BioNTech announced the opposite of continuity. The Mainz-based vaccine maker plans to close multiple production facilities — including sites in Marburg, Idar-Oberstein, Singapore, and locations acquired from CureVac — citing overcapacity and low utilization. Up to 1,860 jobs are at risk. Covid-19 vaccine manufacturing will be consolidated entirely at partner Pfizer. The restructuring is a delayed reckoning: the pandemic production surge created capacity that post-pandemic demand cannot sustain, and BioNTech is choosing to cut now rather than bleed slowly.
The Takeaway
For three years, the AI investment thesis has moved in waves. First came the chips. Then the data centers, the power plants, the cooling systems. Now the software layer is demanding its share of attention — and capital.

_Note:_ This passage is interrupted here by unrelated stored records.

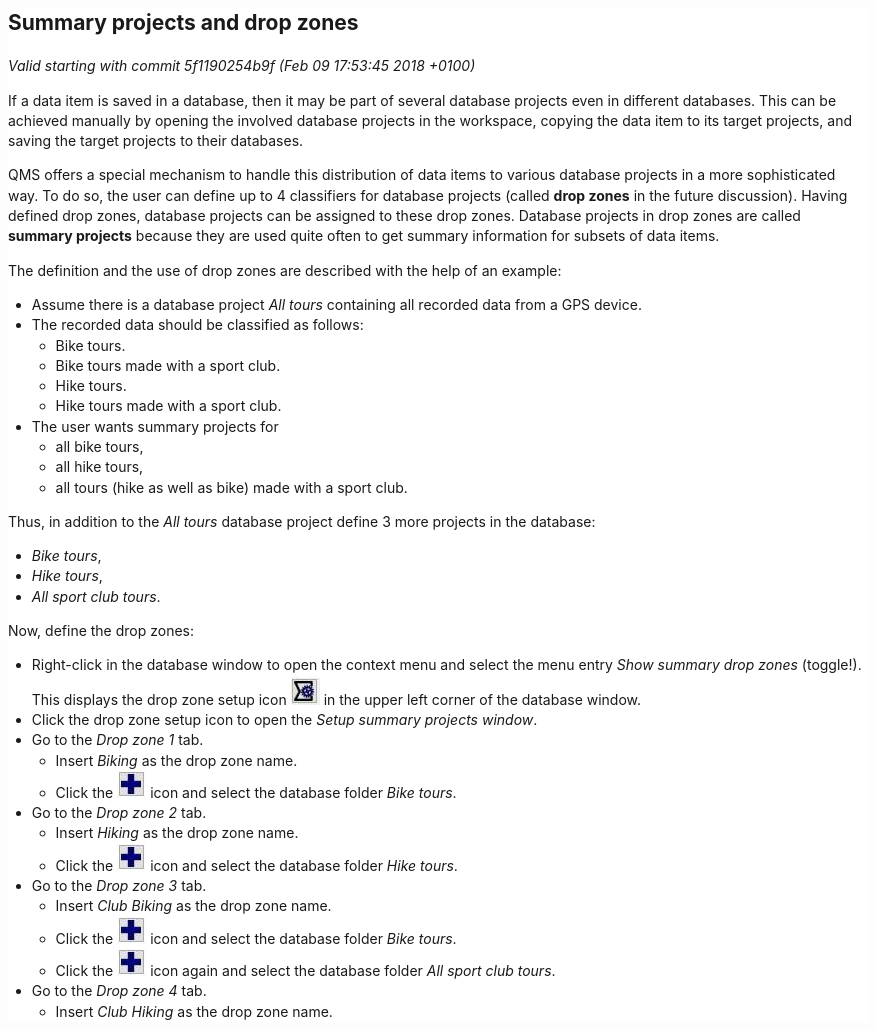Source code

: ## Summary projects and drop zones

_Valid starting with commit 5f1190254b9f (Feb 09 17:53:45 2018 +0100)_ 
 

If a data item is saved in a database, then it may be part of several database projects even in different databases.
This can be achieved manually by opening the involved database projects in the workspace, copying the data item to
its target projects, and saving the target projects to their databases.

QMS offers a special mechanism to handle this distribution of data items to various database projects in a more sophisticated way.
To do so, the user can define up to 4 classifiers for database projects (called __drop zones__ in the future discussion). Having defined 
drop zones, database projects can be assigned to these drop zones. Database projects in drop zones are called __summary projects__ because they are used
quite often to get summary information for subsets of data items.

The definition and the use of drop zones are described with the help of an example:

* Assume there is a database project _All tours_ containing all recorded data from a GPS device.
* The recorded data should be classified as follows:
    * Bike tours.
    * Bike tours made with a sport club.
    * Hike tours.
    * Hike tours made with a sport club.
* The user wants summary projects for
    * all bike tours,
    * all hike tours,
    * all tours (hike as well as bike) made with a sport club.

Thus, in addition to the _All tours_ database project define 3 more projects in the database:

* _Bike tours_,
* _Hike tours_,
* _All sport club tours_.

Now, define the drop zones:

* Right-click in the database window to open the context menu and select the menu entry _Show summary drop zones_ (toggle!). This displays the drop zone 
  setup icon ![Setup icon](images/DocAdv/DropZonesSetupIcon.jpg) in the upper left corner of the database window.
* Click the drop zone setup icon to open the _Setup summary projects window_.
* Go to the _Drop zone 1_ tab.
    * Insert _Biking_ as the drop zone name.
    * Click the ![Add icon](images/DocAdv/DropZonesAddIcon.jpg) icon and select the database folder _Bike tours_.  
* Go to the _Drop zone 2_ tab.
    * Insert _Hiking_ as the drop zone name.
    * Click the ![Add icon](images/DocAdv/DropZonesAddIcon.jpg) icon and select the database folder _Hike tours_.  
* Go to the _Drop zone 3_ tab.
    * Insert _Club Biking_ as the drop zone name.
    * Click the ![Add icon](images/DocAdv/DropZonesAddIcon.jpg) icon and select the database folder _Bike tours_.  
    * Click the ![Add icon](images/DocAdv/DropZonesAddIcon.jpg) icon again and select the database folder _All sport club tours_.  
* Go to the _Drop zone 4_ tab.
    * Insert _Club Hiking_ as the drop zone name.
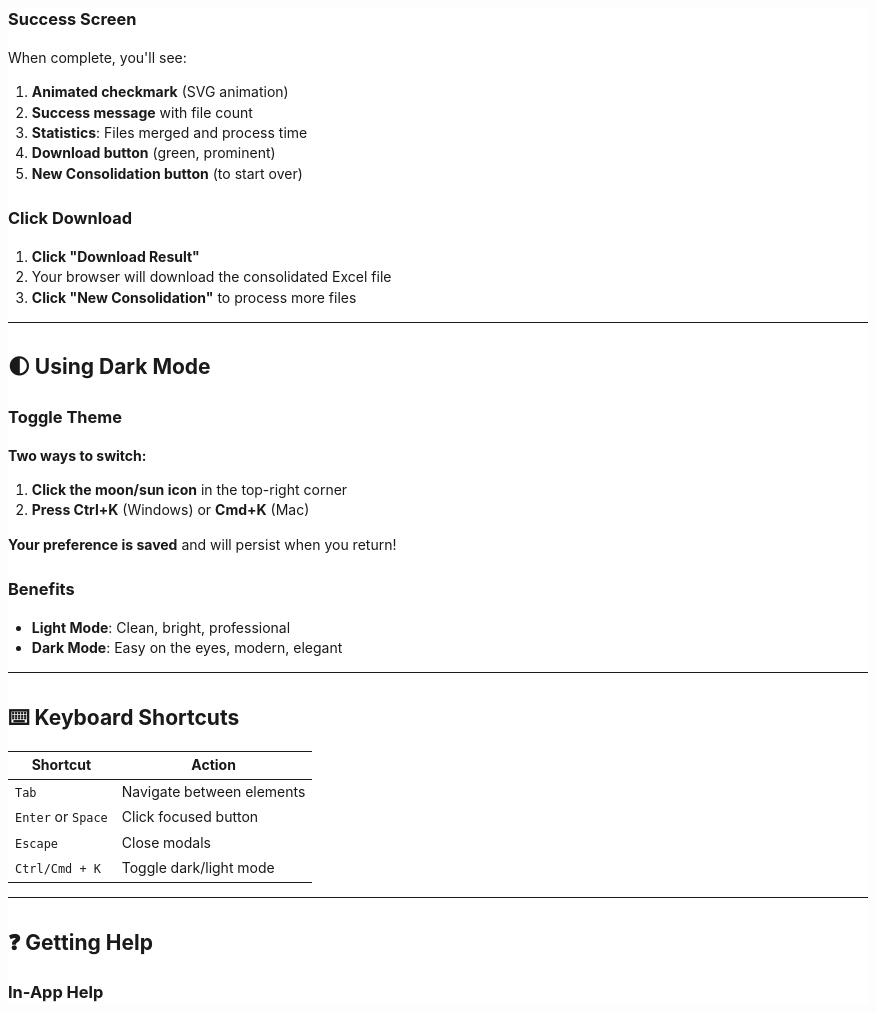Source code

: ### Success Screen

When complete, you'll see:

1. **Animated checkmark** (SVG animation)
2. **Success message** with file count
3. **Statistics**: Files merged and process time
4. **Download button** (green, prominent)
5. **New Consolidation button** (to start over)

### Click Download

1. **Click "Download Result"**
2. Your browser will download the consolidated Excel file
3. **Click "New Consolidation"** to process more files

---

## 🌓 Using Dark Mode

### Toggle Theme

**Two ways to switch:**

1. **Click the moon/sun icon** in the top-right corner
2. **Press Ctrl+K** (Windows) or **Cmd+K** (Mac)

**Your preference is saved** and will persist when you return!

### Benefits

- **Light Mode**: Clean, bright, professional
- **Dark Mode**: Easy on the eyes, modern, elegant

---

## ⌨️ Keyboard Shortcuts

| Shortcut | Action |
|----------|--------|
| `Tab` | Navigate between elements |
| `Enter` or `Space` | Click focused button |
| `Escape` | Close modals |
| `Ctrl/Cmd + K` | Toggle dark/light mode |

---

## ❓ Getting Help

### In-App Help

Palantir’s earnings proved that the revenue is real. Its stock reaction proved that revenue alone does not justify any price. The billions flowing into Anthropic, Sierra, and Harvey suggest the market believes the enterprise AI opportunity is large enough to support dozens of winners. The cybersecurity data from F5 and CrowdStrike suggest those winners will need bodyguards.
The Fed’s next move, the Iran situation, and OPEC production dynamics remain live variables. But the structural rotation from infrastructure spending to software monetization is the story that will define the next several quarters. The concrete has been poured. Now the tenants are moving in — and the landlords want rent.